From my brief time trying it out about 3-4 years ago, the major things that needs improvement include:

1. Improve startup times.

2. Ditch leiningen, its functionality should be included in base clojure.

3. Emacs toolchain for Clojure seems massively complex and have too many parts. Makes it difficult to get it reliably installed/setup.

4. Getting it set up on Windows seems obscure, which shouldn't be. Part of the problem is that lein is not distributed with clojure.

5. Error messages are cryptic.

6. Needs a lisp style debugger. Once an exception occurs we need to get a repl at that point of state.

7. Needs provision include Local jars easily without having to set up a maven repo for the same. This is very important for hobbyist work, and for exploratory programming.

Modern Clojure includes that - it's deps.edn (though I'm good with Leiningen).

And ditch Emacs (unless you are already using it/used to it) and try VSCode + Calva that runs basically out of the box.

Exceptions... yes.... they are clear when you know what they mean, but it takes time, because they are so long.

Startup... you only start a REPL once, so does not really matter (to me at least).
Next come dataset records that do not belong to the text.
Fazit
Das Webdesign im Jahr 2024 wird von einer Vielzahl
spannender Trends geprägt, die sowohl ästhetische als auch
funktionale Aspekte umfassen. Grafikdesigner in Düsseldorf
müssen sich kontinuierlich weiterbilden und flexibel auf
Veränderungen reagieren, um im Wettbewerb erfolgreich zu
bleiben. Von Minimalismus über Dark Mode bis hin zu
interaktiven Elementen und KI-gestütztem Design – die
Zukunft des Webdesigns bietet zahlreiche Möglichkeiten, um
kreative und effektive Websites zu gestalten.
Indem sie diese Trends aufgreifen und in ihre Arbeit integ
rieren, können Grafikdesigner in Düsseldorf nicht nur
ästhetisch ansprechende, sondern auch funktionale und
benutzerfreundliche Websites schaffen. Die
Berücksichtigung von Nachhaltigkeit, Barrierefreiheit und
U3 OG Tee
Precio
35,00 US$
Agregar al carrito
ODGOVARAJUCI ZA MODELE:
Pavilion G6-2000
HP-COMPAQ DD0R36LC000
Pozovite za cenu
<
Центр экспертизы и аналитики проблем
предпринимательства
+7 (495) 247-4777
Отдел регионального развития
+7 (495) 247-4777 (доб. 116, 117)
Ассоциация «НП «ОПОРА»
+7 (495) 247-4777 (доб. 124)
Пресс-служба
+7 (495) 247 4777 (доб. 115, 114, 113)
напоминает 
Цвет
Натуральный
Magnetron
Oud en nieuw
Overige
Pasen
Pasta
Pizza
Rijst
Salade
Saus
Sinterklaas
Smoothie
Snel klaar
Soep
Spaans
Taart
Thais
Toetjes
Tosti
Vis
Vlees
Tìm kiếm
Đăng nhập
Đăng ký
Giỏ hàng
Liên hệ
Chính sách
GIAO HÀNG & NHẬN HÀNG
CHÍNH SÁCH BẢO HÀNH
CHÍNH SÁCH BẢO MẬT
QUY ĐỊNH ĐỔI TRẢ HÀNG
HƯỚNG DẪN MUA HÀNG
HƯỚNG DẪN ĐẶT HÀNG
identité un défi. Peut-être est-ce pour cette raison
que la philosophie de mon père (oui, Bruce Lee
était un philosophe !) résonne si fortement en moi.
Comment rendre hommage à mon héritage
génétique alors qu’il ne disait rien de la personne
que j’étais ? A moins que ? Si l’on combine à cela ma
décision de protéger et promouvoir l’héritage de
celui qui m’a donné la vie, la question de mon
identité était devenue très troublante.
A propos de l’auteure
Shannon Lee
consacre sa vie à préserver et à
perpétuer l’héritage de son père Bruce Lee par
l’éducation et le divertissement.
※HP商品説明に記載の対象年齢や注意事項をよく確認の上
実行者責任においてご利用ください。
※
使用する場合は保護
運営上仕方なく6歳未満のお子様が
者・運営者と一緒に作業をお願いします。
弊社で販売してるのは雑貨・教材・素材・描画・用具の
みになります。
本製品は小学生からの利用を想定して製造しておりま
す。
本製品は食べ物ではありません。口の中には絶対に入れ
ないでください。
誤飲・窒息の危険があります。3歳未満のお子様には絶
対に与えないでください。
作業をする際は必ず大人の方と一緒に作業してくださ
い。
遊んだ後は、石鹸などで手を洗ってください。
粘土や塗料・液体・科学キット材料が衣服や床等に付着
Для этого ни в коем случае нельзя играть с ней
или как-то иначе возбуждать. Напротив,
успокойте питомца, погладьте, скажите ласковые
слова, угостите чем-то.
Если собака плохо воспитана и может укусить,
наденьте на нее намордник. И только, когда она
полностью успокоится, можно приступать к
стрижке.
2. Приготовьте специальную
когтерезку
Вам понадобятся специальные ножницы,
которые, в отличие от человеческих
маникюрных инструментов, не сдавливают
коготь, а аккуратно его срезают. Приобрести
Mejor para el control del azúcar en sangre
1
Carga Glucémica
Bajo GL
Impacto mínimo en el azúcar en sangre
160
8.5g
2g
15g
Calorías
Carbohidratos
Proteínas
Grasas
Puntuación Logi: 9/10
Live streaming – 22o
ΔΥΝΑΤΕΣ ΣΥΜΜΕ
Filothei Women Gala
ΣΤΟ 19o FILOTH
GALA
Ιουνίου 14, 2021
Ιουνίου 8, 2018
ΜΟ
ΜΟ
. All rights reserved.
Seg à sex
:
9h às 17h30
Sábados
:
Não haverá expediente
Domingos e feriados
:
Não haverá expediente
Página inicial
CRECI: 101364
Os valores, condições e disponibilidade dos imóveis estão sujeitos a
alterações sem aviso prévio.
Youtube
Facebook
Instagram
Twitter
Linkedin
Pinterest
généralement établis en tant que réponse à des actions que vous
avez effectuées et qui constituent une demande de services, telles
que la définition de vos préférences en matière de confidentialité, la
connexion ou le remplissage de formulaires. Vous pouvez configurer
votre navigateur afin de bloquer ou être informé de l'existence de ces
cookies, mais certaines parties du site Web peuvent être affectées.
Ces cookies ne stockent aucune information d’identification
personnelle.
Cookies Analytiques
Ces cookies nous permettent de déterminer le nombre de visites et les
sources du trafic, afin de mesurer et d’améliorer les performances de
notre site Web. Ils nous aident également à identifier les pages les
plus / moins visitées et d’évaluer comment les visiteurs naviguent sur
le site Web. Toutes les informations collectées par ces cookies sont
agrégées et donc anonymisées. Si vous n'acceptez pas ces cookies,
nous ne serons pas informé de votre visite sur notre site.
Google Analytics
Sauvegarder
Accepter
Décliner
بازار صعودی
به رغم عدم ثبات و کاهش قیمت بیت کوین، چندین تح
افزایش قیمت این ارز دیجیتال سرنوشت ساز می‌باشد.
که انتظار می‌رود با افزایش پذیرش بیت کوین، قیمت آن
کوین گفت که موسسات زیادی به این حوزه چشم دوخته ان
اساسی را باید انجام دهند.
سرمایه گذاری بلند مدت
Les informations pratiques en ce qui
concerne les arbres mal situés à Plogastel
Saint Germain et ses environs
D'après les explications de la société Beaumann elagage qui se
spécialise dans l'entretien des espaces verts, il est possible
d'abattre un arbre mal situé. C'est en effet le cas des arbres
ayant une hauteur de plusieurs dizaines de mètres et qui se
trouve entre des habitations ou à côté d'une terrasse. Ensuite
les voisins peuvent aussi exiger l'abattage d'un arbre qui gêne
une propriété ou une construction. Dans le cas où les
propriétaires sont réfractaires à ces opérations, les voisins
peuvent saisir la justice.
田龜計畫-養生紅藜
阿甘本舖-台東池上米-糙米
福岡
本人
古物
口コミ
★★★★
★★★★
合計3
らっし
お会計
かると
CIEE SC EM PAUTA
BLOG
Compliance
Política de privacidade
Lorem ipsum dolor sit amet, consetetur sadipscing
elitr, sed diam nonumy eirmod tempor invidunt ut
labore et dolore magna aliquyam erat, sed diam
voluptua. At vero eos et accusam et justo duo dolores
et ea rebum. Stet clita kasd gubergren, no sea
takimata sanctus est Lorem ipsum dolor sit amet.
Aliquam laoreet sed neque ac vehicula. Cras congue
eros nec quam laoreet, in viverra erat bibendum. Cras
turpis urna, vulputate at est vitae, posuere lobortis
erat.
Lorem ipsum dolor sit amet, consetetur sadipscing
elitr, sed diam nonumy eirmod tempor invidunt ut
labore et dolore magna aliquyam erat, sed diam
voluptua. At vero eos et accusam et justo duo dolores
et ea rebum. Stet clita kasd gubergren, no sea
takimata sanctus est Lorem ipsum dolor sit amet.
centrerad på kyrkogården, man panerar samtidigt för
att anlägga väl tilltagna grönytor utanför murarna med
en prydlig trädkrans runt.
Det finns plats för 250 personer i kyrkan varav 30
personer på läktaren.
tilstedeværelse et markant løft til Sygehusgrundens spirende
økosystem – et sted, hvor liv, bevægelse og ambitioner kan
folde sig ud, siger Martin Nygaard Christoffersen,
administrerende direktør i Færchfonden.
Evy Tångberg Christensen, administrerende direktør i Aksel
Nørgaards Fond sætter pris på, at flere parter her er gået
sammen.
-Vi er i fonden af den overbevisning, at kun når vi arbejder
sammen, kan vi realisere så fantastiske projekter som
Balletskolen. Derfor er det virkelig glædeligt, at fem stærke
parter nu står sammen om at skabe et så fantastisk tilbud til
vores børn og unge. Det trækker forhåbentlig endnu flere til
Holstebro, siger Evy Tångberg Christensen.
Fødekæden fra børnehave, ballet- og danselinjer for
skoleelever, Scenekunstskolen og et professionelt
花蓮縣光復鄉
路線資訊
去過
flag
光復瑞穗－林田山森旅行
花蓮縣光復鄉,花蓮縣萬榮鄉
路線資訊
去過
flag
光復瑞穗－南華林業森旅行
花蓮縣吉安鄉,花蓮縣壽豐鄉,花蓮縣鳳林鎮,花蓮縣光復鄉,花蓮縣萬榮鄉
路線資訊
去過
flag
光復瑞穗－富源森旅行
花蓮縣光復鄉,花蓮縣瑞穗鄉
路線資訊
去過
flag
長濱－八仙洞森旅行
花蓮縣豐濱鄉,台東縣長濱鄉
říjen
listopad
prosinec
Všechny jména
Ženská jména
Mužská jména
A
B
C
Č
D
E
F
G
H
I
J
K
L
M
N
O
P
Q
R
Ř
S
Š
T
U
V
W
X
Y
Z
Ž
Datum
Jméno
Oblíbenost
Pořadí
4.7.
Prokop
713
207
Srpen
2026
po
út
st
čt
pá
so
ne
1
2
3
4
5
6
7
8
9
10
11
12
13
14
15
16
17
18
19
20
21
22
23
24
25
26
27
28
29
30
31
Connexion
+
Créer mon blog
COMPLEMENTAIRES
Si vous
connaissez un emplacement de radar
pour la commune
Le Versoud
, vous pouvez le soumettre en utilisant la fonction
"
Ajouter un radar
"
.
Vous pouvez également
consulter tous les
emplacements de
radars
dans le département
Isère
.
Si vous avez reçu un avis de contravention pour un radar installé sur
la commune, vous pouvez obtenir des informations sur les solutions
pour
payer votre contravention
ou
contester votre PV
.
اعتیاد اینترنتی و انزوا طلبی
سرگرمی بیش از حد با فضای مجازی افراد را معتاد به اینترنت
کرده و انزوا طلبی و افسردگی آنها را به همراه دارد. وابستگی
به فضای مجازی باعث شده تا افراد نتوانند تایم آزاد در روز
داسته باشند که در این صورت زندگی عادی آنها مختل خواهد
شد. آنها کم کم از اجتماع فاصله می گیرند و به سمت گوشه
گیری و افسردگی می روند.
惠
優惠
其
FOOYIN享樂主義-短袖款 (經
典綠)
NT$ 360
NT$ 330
For compiled code, you can try GraalVM, that has zero-ish startup time - because all static initialization is resolved at compile-time.

Just my $.02

Edit: Calva also includes a debugger - never used it, but here it is https://calva.io/debugger/

> you only start a REPL once, so does not really matter

People say this a lot in Clojure, but don't you worry about global vars that no longer point to what you thought they pointed to? For this reason alone, I almost always load a new Python REPL.

Exactly. It ties to the excessive startup overhead. If you rename things and change stuff you must run the tests in a fresh JVM to ensure that everything has been evaluated in a consistent state rather ad hoc evaluation in the REPL. This means running from the command line in addition to your REPL or restarting the REPL regularly.